Um aber die Unparteilichkeit und die Gründlichkeit der richterlichen Entscheidung noch mehr zu sichern, hat die moderne Gesetzgebung das Prinzip der richterlichen Entscheidung durch Kollegialgerichte mehr und mehr zur Anwendung gebracht. Freilich ist damit ein größerer Zeit- und Kostenaufwand und eine größere Umständlichkeit des Verfahrens verknüpft, und ebendies läßt es als gerechtfertigt erscheinen, wenn in geringfügigen und besonders dringlichen Fällen auch noch im modernen Prozeßverfahren die Entscheidung durch Einzelrichter (Amtsrichter) erfolgt (s. Gericht, S. 165). Gelangt jedoch eine einzelrichterliche Sache im Weg der Berufung an das Obergericht, so erfolgt hier stets die Entscheidung durch ein kollegialisch besetztes Gericht, so daß also auch für jene Sache die Möglichkeit einer eingehenden Prüfung durch ein Richterkollegium gegeben ist. So zweckmäßig aber auch die Einrichtung eines gerichtlichen Instanzenzugs auf der einen Seite im Interesse der Unparteilichkeit und der Gründlichkeit der richterlichen Entscheidung ist, so liegt darin doch auf der andern Seite die Gefahr der Verschleppung und der Verteurung der Prozesse, und ebendarum hat man es sich neuerdings angelegen sein lassen, das Berufungsrecht auf ein gewisses Maß zurückzuführen.

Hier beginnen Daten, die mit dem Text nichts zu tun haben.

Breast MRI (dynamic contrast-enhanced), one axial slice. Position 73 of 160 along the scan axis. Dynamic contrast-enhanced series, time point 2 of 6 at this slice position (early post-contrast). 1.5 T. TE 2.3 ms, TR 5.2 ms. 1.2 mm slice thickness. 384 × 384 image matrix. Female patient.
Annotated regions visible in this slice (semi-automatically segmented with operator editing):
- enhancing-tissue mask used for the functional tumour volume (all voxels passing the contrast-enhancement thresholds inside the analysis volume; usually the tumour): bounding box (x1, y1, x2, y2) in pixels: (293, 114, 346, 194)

Nach der deutschen Zivilprozeßordnung ist gegen die Endurteile der Amtsgerichte, deren Kompetenz, soweit es sich um vermögensrechtliche Ansprüche handelt, bis zum Betrag von 300 Mk. reicht (s. d.), an das zuständige Landgericht und gegen Endurteile der Landgerichte in erster Instanz an das zuständige Oberlandesgericht Berufung zulässig. Gegen sonstige beschwerende Verfügungen ist Beschwerde an das Berufungsgericht nachgelassen. Die dritte Instanz, das Reichsgericht oder der höchste Landesgerichtshof, aber kann nur bei landgerichtlichen Sachen angerufen werden und zwar mit dem Rechtsmittel der Revision, welches gegen die in der Berufungsinstanz von den Oberlandesgerichten erlassenen Entscheidungen gegeben ist, wofern es sich um die angebliche Verletzung einer Rechtsnorm durch das angefochtene Erkenntnis handelt, und wofern bei Rechtsstreitigkeiten über vermögensrechtliche Ansprüche der Wert des Beschwerdegegenstandes (Revisionssumme) den Betrag von 1500 Mk. übersteigt.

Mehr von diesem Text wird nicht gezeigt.